BY THAT LOGIC, counters Seattle whale activist and biologist Fred Felleman, “You’ll have to wait 12 years, till she reproduces and contributes to the species, to say the relocation succeeded.” He, along with Koski, Thorburn, and others who’ve worked with L-98, see the risk of broken bonds as one more reason not to wait. And a returning Luna would enjoy one advantage: Unlike Springer, he’s no orphan. His mother’s still with the pod, though the uncle he followed into Nootka Sound has since died.
Thorburn, who still checks on Luna, sees “some indication that he’s not doing well.” His breath smells of acetone, which can indicate malnutrition or just a change in diet. Fish—chum salmon and sardinelike pilchards—are still plentiful, but the chum run could end in four weeks and the pilchards in mid-November. Luna thrived last winter only because of an extraordinarily long pilchard run.
One leading Canadian orca biologist, Paul Spong, doesn’t see any urgency. “L-98 is a very capable predator. If a particular food source dries up, he’ll just find another.” Spong also thinks the best time to move him would be spring, when his family returns to the inland waters from wintering in the open ocean and he could be monitored. Koski and Ken Balcomb, the dean of Washington orca experts, think Luna and his pod might get reacquainted better in winter, with peace, privacy, and no stressful boat traffic. “Put a satellite tag on him and finally find out where they go in the winter,” suggests Balcomb.
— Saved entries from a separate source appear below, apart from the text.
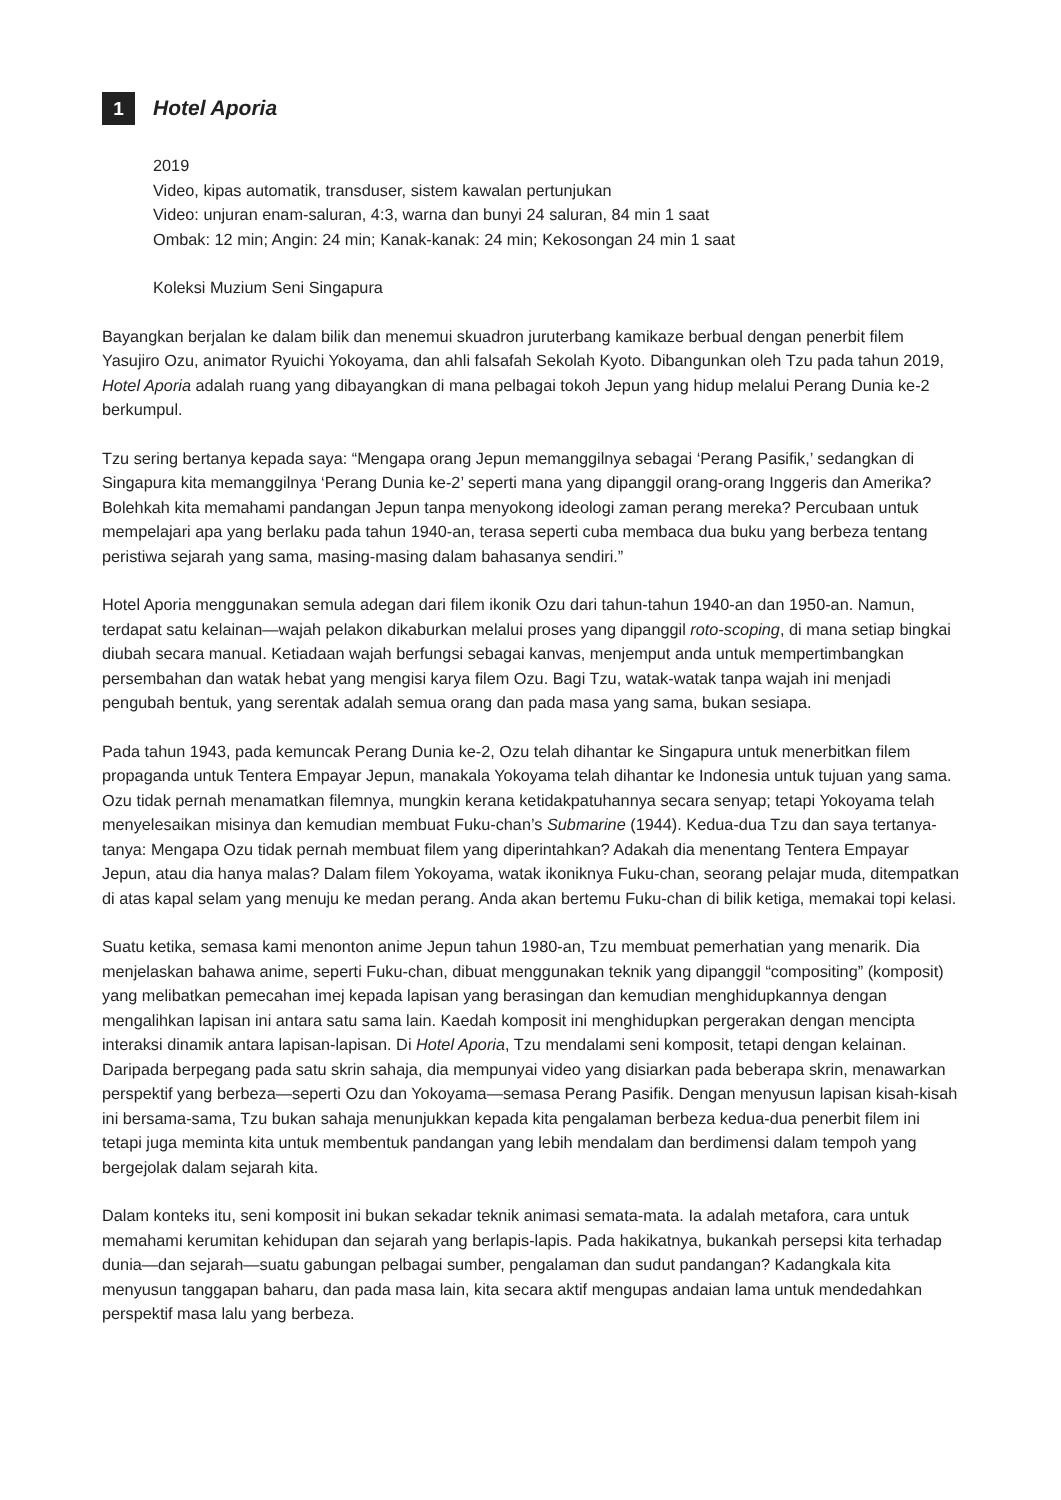1 Hotel Aporia
2019
Video, kipas automatik, transduser, sistem kawalan pertunjukan
Video: unjuran enam-saluran, 4:3, warna dan bunyi 24 saluran, 84 min 1 saat
Ombak: 12 min; Angin: 24 min; Kanak-kanak: 24 min; Kekosongan 24 min 1 saat
Koleksi Muzium Seni Singapura
Bayangkan berjalan ke dalam bilik dan menemui skuadron juruterbang kamikaze berbual dengan penerbit filem Yasujiro Ozu, animator Ryuichi Yokoyama, dan ahli falsafah Sekolah Kyoto. Dibangunkan oleh Tzu pada tahun 2019, Hotel Aporia adalah ruang yang dibayangkan di mana pelbagai tokoh Jepun yang hidup melalui Perang Dunia ke-2 berkumpul.
Tzu sering bertanya kepada saya: “Mengapa orang Jepun memanggilnya sebagai ‘Perang Pasifik,’ sedangkan di Singapura kita memanggilnya ‘Perang Dunia ke-2’ seperti mana yang dipanggil orang-orang Inggeris dan Amerika? Bolehkah kita memahami pandangan Jepun tanpa menyokong ideologi zaman perang mereka? Percubaan untuk mempelajari apa yang berlaku pada tahun 1940-an, terasa seperti cuba membaca dua buku yang berbeza tentang peristiwa sejarah yang sama, masing-masing dalam bahasanya sendiri.”
Hotel Aporia menggunakan semula adegan dari filem ikonik Ozu dari tahun-tahun 1940-an dan 1950-an. Namun, terdapat satu kelainan—wajah pelakon dikaburkan melalui proses yang dipanggil roto-scoping, di mana setiap bingkai diubah secara manual. Ketiadaan wajah berfungsi sebagai kanvas, menjemput anda untuk mempertimbangkan persembahan dan watak hebat yang mengisi karya filem Ozu. Bagi Tzu, watak-watak tanpa wajah ini menjadi pengubah bentuk, yang serentak adalah semua orang dan pada masa yang sama, bukan sesiapa.
Pada tahun 1943, pada kemuncak Perang Dunia ke-2, Ozu telah dihantar ke Singapura untuk menerbitkan filem propaganda untuk Tentera Empayar Jepun, manakala Yokoyama telah dihantar ke Indonesia untuk tujuan yang sama. Ozu tidak pernah menamatkan filemnya, mungkin kerana ketidakpatuhannya secara senyap; tetapi Yokoyama telah menyelesaikan misinya dan kemudian membuat Fuku-chan’s Submarine (1944). Kedua-dua Tzu dan saya tertanya-tanya: Mengapa Ozu tidak pernah membuat filem yang diperintahkan? Adakah dia menentang Tentera Empayar Jepun, atau dia hanya malas? Dalam filem Yokoyama, watak ikoniknya Fuku-chan, seorang pelajar muda, ditempatkan di atas kapal selam yang menuju ke medan perang. Anda akan bertemu Fuku-chan di bilik ketiga, memakai topi kelasi.
Suatu ketika, semasa kami menonton anime Jepun tahun 1980-an, Tzu membuat pemerhatian yang menarik. Dia menjelaskan bahawa anime, seperti Fuku-chan, dibuat menggunakan teknik yang dipanggil “compositing” (komposit) yang melibatkan pemecahan imej kepada lapisan yang berasingan dan kemudian menghidupkannya dengan mengalihkan lapisan ini antara satu sama lain. Kaedah komposit ini menghidupkan pergerakan dengan mencipta interaksi dinamik antara lapisan-lapisan. Di Hotel Aporia, Tzu mendalami seni komposit, tetapi dengan kelainan. Daripada berpegang pada satu skrin sahaja, dia mempunyai video yang disiarkan pada beberapa skrin, menawarkan perspektif yang berbeza—seperti Ozu dan Yokoyama—semasa Perang Pasifik. Dengan menyusun lapisan kisah-kisah ini bersama-sama, Tzu bukan sahaja menunjukkan kepada kita pengalaman berbeza kedua-dua penerbit filem ini tetapi juga meminta kita untuk membentuk pandangan yang lebih mendalam dan berdimensi dalam tempoh yang bergejolak dalam sejarah kita.
Dalam konteks itu, seni komposit ini bukan sekadar teknik animasi semata-mata. Ia adalah metafora, cara untuk memahami kerumitan kehidupan dan sejarah yang berlapis-lapis. Pada hakikatnya, bukankah persepsi kita terhadap dunia—dan sejarah—suatu gabungan pelbagai sumber, pengalaman dan sudut pandangan? Kadangkala kita menyusun tanggapan baharu, dan pada masa lain, kita secara aktif mengupas andaian lama untuk mendedahkan perspektif masa lalu yang berbeza.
That would be a big boost for scientists, who never get a chance to tag wild orcas. But Luna’s gene-pool contribution might be even more important. Whatever’s killing the southern resident orcas has killed an outsized share of the males in his pod. Only four at or near breeding age survive. They need him.
But such weighty matters are doubtless far from the lonesome 3-year-old’s mind, as he cruises Nootka Sound wondering where his playmates went.